When and how did you officially launch your collection?
I was fortunate enough to have a bit of a cult following, loyal repeat customers, and word of mouth that has served me well. In 2020, I participated in my first jewelry award competition with the American Gem Traders Association Spectrum Awards. When I won two awards for manufacturing honors and evening wear category, I knew it was now time to officially launch to the public.
As such, I am now in the last month of finalizing my official website and branding. I will be debuting my collection to the public for the first time this August 2021 in Las Vegas. If you happen to be in Las Vegas, come and visit Couture show at booth DA26 from August 24 to 26 and also at the JCK show booth 13046 from August 27 to 30.
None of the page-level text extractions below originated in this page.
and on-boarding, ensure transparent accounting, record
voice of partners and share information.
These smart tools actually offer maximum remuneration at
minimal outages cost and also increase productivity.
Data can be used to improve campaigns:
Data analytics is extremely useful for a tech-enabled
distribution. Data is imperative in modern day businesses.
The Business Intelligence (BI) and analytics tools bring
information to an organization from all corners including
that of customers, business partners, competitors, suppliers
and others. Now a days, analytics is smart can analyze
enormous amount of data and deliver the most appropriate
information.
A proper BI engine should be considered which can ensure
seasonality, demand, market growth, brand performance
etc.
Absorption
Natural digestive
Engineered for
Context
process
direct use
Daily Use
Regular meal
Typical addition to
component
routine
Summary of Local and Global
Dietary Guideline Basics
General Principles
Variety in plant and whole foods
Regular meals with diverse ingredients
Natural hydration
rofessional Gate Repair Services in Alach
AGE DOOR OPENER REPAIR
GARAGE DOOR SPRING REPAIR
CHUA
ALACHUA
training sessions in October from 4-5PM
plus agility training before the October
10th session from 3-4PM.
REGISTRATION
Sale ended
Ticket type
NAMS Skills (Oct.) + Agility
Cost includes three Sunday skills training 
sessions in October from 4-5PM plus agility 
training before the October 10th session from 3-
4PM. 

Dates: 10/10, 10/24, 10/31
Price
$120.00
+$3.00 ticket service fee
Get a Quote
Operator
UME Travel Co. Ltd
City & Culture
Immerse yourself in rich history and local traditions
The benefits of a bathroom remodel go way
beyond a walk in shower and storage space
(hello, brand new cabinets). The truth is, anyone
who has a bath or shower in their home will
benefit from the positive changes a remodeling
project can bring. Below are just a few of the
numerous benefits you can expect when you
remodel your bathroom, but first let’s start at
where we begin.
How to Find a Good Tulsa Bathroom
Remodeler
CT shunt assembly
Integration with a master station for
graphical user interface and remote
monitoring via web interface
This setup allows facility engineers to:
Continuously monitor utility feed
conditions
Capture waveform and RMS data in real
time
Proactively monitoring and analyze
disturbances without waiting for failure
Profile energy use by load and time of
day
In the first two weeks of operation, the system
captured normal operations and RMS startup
What is your design aesthetic?
I am mesmerized by the laws of nature like the reflection and refraction properties of light and the fundamental property of matter. Such as “wave-particle duality,” where at one moment it appears like a wave, and yet at another moment it acts like a particle. Everything changes based on the presence or the absence of an observer. I will not go down the rabbit hole here, but simply put, it’s all about tango dancing with Mother Nature. I call it the abrazo™ philosophy.
My work explores the tensions between art and mechanics, poetry and science, capturing movement in precious metals and beautiful stones sourced with integrity. The rings are works of art that apply Abrazo™ philosophy: precise technical innovation to fit and move with the bodies they adorn. The rings expand to fit all fingers throughout a lifetime, making them comfortable for every wearer, every time.
What influences and inspires your designs?
The idea is to design extraordinary pieces of jewelry to tell stories inspired by nature, by culture and by the people who wear them. My creations sit at the crossroads of art and mechanics, where poetry meets rigorous craftsmanship, where movement is captured in a moment of time. With a background in robotics and design, I try to bring more than sheer creativity to my work. I fuse art and technology to make jewelry that moves with the body, with bespoke Abrazo™ mechanisms to ensure perfect fit across a lifetime.
What’s next for your collection?
This year, after winning seven different jewelry awards with American Gem Traders Association, JCK, and INSTORE, I am truly humbled and honored. I am excited about the way my current collection has been received and reviewed by the jewelry community.
My Abu Dhabi workshop is a place for experimentation and play, where I and my team of skilled craftsmen celebrate the possibilities of beauty and science. Together we design and manufacture jewelry that explores my artistic inspirations, all done in house in my studio. My strength is not only in my unique and original designs but also in the fact that I have state-of-the-art technology and full control over every aspect of my manufacturing process and techniques.
For my next collection, I am already intensely experimenting with new inventive designs that push the boundaries of fusing mechanics and arts. I would say nothing short of bringing the wearer both the Abrazo™ philosophy extended with an increased experience for the soul. I will continue to design and create unique pieces to be worn, collected and loved for generations.